WGS can be performed via PCR amplification or hybrid-capture of the reverse-transcribed SARS-CoV-2 genome sequence, followed by high-throughput sequencing. Short-read sequencing technologies (e.g., Illumina) enable accurate sequence determination and are the current standard for pathogen genomics. However, long-read sequencing devices from Oxford Nanopore Technologies (ONT) offer an alternative with several advantages. ONT devices are portable, cheap, require minimal supporting laboratory infrastructure or technical expertise for sample preparation, and can be used to perform rapid sequencing analysis with flexible scalability16.
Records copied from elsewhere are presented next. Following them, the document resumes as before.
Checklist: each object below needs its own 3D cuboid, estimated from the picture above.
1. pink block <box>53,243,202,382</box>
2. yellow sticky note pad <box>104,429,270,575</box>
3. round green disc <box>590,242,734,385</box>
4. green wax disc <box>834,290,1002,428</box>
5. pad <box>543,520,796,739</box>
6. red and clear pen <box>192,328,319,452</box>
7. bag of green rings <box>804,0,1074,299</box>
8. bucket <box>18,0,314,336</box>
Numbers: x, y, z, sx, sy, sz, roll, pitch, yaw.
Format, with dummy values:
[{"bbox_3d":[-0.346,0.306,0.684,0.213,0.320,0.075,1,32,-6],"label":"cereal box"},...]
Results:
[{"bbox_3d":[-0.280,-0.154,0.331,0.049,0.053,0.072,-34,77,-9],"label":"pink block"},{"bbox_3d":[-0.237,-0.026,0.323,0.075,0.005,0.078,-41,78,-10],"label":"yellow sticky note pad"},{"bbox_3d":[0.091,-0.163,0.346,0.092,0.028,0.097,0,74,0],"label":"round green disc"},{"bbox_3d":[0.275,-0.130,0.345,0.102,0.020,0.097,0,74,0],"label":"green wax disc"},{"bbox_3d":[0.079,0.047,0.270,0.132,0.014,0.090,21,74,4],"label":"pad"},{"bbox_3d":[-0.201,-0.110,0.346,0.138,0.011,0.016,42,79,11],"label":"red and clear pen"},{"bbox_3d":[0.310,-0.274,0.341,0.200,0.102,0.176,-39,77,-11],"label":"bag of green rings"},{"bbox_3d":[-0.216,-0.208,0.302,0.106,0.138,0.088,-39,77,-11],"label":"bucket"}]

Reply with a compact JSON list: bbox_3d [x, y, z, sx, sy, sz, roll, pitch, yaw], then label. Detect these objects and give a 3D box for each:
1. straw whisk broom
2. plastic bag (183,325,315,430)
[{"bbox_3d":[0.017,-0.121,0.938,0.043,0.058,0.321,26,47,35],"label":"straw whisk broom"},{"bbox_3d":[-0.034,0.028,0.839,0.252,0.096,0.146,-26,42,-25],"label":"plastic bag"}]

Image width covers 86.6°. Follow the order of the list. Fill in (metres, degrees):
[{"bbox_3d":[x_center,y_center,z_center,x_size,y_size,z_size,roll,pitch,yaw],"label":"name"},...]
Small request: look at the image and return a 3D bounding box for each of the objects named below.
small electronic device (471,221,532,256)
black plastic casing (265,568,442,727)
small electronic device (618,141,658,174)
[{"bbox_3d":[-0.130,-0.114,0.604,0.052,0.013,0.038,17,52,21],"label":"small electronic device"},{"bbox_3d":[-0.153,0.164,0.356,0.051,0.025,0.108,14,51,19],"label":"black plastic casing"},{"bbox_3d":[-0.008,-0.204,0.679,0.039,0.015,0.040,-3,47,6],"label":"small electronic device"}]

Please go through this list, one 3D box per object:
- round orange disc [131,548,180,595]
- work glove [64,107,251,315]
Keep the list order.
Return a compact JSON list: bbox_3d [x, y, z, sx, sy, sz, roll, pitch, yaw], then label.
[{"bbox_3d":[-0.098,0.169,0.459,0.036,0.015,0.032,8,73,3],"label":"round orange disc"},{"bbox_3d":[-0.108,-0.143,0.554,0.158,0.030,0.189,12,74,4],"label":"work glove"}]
The use of ONT devices for viral surveillance has been demonstrated during Ebola, Zika and other disease outbreaks17,18,19. Although protocols for ONT sequencing of SARS-CoV-2 have been established and applied in both research and public health settings20,21,22, adoption of the technology has been limited due to concerns around accuracy. ONT devices exhibit lower read-level sequencing accuracy than short-read platforms23,24,25. This may have a disproportionate impact on SARS-CoV-2 analysis, due to the virus’ low mutation rate (8 × 10−4 substitutions per site per year26), which ensures erroneous (false-positive) or undetected (false-negative) genetic variants have a strong confounding effect.
In order to address concerns regarding ONT sequencing accuracy and evaluate its analytical validity for SARS-CoV-2 genomics, we have performed amplicon-based nanopore and short-read WGS on matched SARS-CoV-2-positive patient specimens and synthetic RNA controls, allowing rigorous evaluation of ONT performance characteristics.